TRY IT: How do the lines below between the ones holding "left elbow: (192, 824)" and "left elbow: (166, 566)", inclusive, read? Give them again exactly, with no other lines.
::::::
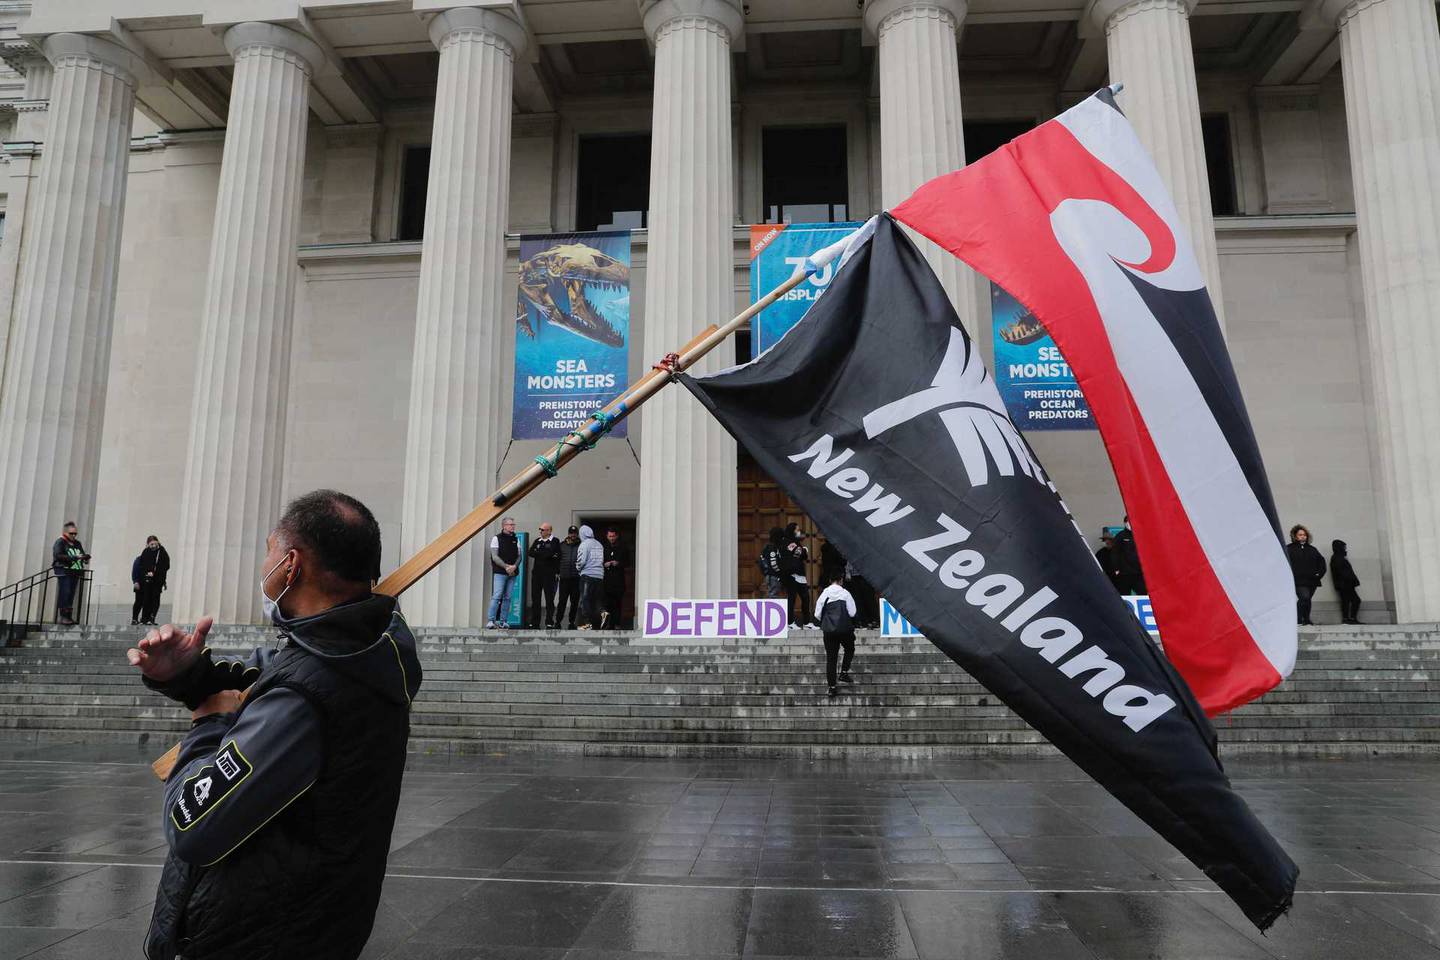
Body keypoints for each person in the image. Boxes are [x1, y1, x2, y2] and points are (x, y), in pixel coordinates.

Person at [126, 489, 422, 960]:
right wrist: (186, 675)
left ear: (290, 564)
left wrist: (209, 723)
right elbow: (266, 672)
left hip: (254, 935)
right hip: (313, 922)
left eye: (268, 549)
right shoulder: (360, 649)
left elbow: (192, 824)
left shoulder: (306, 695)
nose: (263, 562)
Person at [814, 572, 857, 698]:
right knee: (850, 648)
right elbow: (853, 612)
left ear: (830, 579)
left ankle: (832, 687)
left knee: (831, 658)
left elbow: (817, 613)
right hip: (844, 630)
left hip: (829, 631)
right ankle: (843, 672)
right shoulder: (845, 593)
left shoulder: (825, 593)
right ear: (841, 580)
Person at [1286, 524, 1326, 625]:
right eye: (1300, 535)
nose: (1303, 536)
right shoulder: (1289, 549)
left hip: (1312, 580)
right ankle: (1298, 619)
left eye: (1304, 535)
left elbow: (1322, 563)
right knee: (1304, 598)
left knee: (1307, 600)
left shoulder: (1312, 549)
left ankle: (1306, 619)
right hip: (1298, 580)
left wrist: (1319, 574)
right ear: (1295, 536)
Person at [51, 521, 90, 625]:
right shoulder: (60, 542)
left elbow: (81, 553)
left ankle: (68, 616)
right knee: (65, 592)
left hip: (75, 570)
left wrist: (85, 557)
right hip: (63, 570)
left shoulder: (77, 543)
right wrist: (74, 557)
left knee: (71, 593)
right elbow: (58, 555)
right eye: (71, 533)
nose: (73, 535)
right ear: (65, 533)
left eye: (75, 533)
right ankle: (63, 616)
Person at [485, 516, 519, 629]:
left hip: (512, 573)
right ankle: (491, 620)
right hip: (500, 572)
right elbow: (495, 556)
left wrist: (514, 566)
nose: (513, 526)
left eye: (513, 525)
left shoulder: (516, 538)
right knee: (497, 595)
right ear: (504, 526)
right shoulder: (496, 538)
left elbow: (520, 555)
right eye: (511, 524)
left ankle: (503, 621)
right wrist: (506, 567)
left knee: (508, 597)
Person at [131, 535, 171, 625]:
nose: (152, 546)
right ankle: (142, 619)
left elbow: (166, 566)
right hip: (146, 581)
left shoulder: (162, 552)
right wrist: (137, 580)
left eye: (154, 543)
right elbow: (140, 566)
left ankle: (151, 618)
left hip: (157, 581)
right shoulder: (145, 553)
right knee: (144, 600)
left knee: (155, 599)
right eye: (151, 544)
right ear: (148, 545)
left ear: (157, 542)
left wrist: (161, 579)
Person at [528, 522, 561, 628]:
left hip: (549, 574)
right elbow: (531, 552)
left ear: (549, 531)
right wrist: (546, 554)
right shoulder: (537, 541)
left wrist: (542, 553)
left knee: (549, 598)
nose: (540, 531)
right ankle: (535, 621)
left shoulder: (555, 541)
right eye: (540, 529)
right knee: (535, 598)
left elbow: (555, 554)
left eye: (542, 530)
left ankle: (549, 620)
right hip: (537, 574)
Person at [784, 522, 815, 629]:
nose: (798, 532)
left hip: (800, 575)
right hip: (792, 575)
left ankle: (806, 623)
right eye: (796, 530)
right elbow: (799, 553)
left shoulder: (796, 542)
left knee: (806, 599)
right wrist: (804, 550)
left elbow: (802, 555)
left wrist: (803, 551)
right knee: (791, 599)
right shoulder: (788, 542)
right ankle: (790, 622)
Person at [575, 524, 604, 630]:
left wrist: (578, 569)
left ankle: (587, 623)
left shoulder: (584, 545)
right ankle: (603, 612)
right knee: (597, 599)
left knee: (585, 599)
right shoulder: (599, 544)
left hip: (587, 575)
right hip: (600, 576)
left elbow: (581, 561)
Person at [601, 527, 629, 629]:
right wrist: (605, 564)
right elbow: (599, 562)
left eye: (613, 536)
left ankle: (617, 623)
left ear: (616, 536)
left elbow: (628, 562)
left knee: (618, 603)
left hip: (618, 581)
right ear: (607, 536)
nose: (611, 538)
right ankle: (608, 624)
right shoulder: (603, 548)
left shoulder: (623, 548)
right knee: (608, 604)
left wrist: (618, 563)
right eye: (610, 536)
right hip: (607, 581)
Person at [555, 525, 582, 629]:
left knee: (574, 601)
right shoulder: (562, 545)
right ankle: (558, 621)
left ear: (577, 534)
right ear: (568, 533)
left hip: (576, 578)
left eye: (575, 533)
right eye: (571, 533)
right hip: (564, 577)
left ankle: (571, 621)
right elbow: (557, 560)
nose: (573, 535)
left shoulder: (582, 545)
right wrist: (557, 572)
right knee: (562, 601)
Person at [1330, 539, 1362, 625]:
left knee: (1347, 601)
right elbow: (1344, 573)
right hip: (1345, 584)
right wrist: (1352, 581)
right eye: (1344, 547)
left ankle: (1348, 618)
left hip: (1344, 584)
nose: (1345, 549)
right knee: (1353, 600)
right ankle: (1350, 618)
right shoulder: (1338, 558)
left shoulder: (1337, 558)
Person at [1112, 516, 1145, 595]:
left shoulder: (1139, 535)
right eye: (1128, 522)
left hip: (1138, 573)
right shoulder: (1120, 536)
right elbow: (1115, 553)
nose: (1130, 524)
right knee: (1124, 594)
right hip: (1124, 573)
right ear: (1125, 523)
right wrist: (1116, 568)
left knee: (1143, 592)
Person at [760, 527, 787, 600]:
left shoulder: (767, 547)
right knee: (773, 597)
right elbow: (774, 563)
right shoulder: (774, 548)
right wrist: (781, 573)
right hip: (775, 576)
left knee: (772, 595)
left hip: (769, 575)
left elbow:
::::::
FINISHED TASK:
left elbow: (192, 824)
left shoulder: (306, 695)
nose: (263, 562)
Person at [814, 572, 857, 698]:
right knee: (850, 648)
right elbow: (853, 612)
left ear: (830, 579)
left ankle: (832, 687)
left knee: (831, 658)
left elbow: (817, 613)
right hip: (844, 630)
left hip: (829, 631)
right ankle: (843, 672)
right shoulder: (845, 593)
left shoulder: (825, 593)
right ear: (841, 580)
Person at [1286, 524, 1326, 625]:
right eye: (1300, 535)
nose: (1303, 536)
right shoulder: (1289, 549)
left hip: (1312, 580)
right ankle: (1298, 619)
left eye: (1304, 535)
left elbow: (1322, 563)
right knee: (1304, 598)
left knee: (1307, 600)
left shoulder: (1312, 549)
left ankle: (1306, 619)
right hip: (1298, 580)
left wrist: (1319, 574)
right ear: (1295, 536)
Person at [51, 521, 90, 625]:
right shoulder: (60, 542)
left elbow: (81, 553)
left ankle: (68, 616)
right knee: (65, 592)
left hip: (75, 570)
left wrist: (85, 557)
right hip: (63, 570)
left shoulder: (77, 543)
right wrist: (74, 557)
left knee: (71, 593)
right elbow: (58, 555)
right eye: (71, 533)
nose: (73, 535)
right ear: (65, 533)
left eye: (75, 533)
right ankle: (63, 616)
Person at [485, 516, 519, 629]:
left hip: (512, 573)
right ankle: (491, 620)
right hip: (500, 572)
right elbow: (495, 556)
left wrist: (514, 566)
nose: (513, 526)
left eye: (513, 525)
left shoulder: (516, 538)
right knee: (497, 595)
right ear: (504, 526)
right shoulder: (496, 538)
left elbow: (520, 555)
right eye: (511, 524)
left ankle: (503, 621)
right wrist: (506, 567)
left knee: (508, 597)
Person at [131, 535, 171, 625]:
nose: (152, 546)
right ankle: (142, 619)
left elbow: (166, 566)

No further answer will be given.